‘Beale Street’: One Of The Best Films of 1959
Guess Who’s Not Coming To Dinner?
Everyone deserves to see films about themselves, films starring beautiful people that tell their stories with dignity and respect. Such movies play an important role. We all want to be seen. Yet this noble, self-conscious and pious movie feels about 60 years too late. If this were 1959, Stanley Kramer were the director and the saintly Sidney Poitier was the star, If Beale Street Could Talk would be applauded as a landmark. Today? It will still be applauded, but probably with polite indifference.

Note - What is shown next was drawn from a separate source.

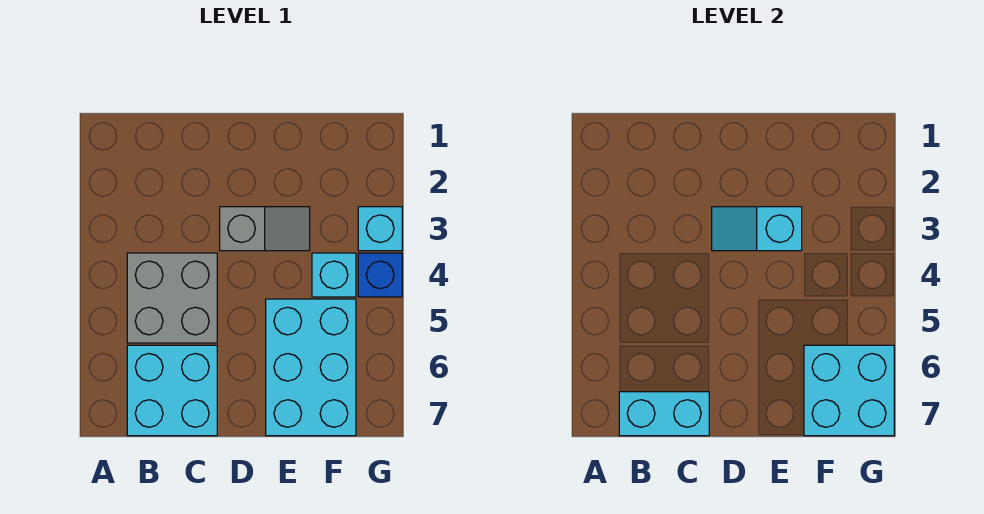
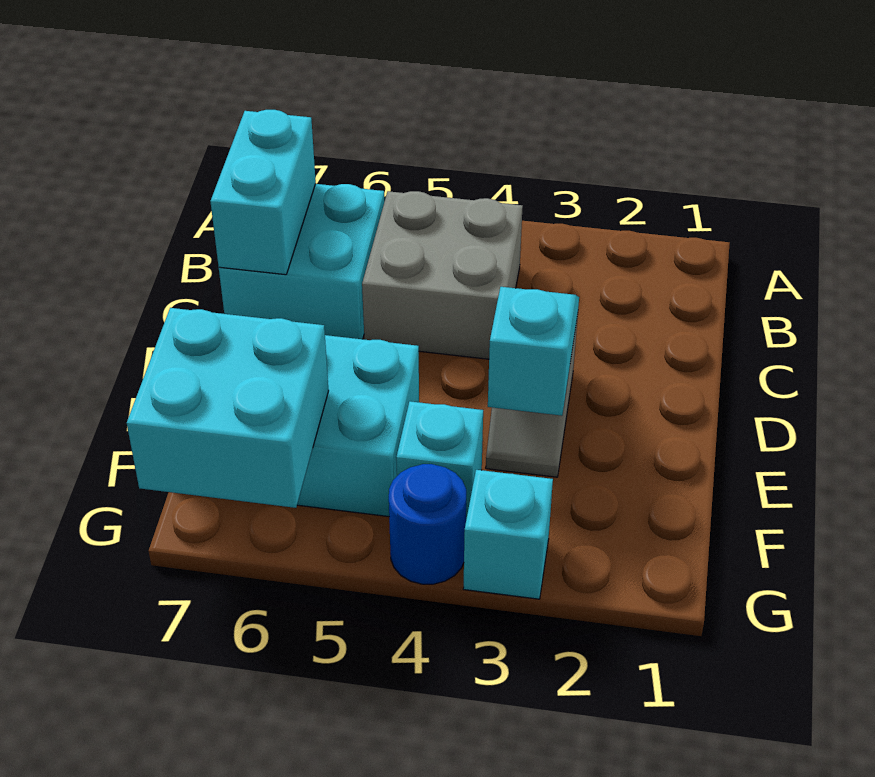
blue brick G4 level 1 -> blue round brick G4 level 1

Of course, it couldn’t be made in 1959 since director Barry Jenkins based this new film on the fine 1974 novel by James Baldwin. In it, we witness a story of pure devotion between childhood sweethearts. (It’s a pity Jenkins didn’t tackle the far more vital, complicated and brilliant Baldwin novel, Go Tell It On The Mountain.)
In Beale Street, Tish (KiKi Layne) is a 19-year-old girl and the narrator. She is definitely a girl and not yet a woman, as innocent and naïve as a young black woman from modest means can be in America. Fonny (Stephan James) is her man. The movie begins with a storybook glow as they declare their love.
That moment takes place in a New York City positively alight with their wholesome and beautiful nature. They glide through streets in tasteful clothes, dine in restaurants where Fonny chats casually in another language with his waiter friend Pedrocito (Diego Luna) and discover a loft space that a genial landlord (Dave Franco) will actually rent to a young black couple. For a moment they can see the American Dream coming true right before their eyes.
IF BEALE STREET COULD TALK ★★ (2/5 stars)
Directed by: Barry Jenkins
Written by: Barry Jenkins, based on the novel by James Baldwin
Starring: KiKi Layne, Stephan James, Regina King, Brian Tyree Henry
Running time: 117 min.
That dream derails when a Puerto Rican woman wrongly accuses Fonny of rape. A racist cop is to blame for the set-up. You immediately know he’s racist because the film adores beauty and this sneering cop has pock-marked skin. Fonny goes to jail, Tish goes to work, her family rallies to hire a lawyer and the baby is born in one of the simplest (and cleanest) deliveries in recent cinema history.
Jenkins has followed up his welcome, Oscar-winning triumph in Moonlight with this dream project. It includes many of the same features: a production design that would make Douglas Sirk proud and a visual strategy where actors speaking to one another directly address the camera and thus speak directly to us.
And it’s all a little…polite. The lovers are so wholesome it’s a surprise to realize they’ve made a baby. Indeed, the scene where they finally consummate their lifelong romance is helplessly timid. Layne and James are gorgeous people, so when James takes off his shirt one might feel a rush of pleasure. Except they’re so shy you’re worried they won’t know what to do. He looks down bashfully, she demurely removes her own shirt and they’re so decorous, so tentative, so Adam-and-Eve innocent about it all that you keep waiting for the scene to fade to black.

It’s a sanctifying strategy. But we don’t need saints any more; we don’t need Sidney Poitier to be the perfect Negro. That Sunday-best demeanor drains the story of vitality.
The novel has two set pieces I anticipated: a meeting of the lovers’ two families when Tish announces she’s pregnant and a dark monologue by Fonny’s best friend (Brian Tyree Henry) about the dehumanizing horrors of prison. Both falter. The first should be hilarious, but Jenkins makes it too stolid to really take off. The second works a little better, but while Henry does his best, it’s far too discreet to really convey the menace of the book at that moment.
In a desire to inject some cold reality, Jenkins breaks up the action with historical photos of infamous discrimination against people of color. It’s like a splash of cold water. And it seems to come from a different universe than the rose-colored, dignified, quietly righteous and admittedly rather dull world of Beale Street.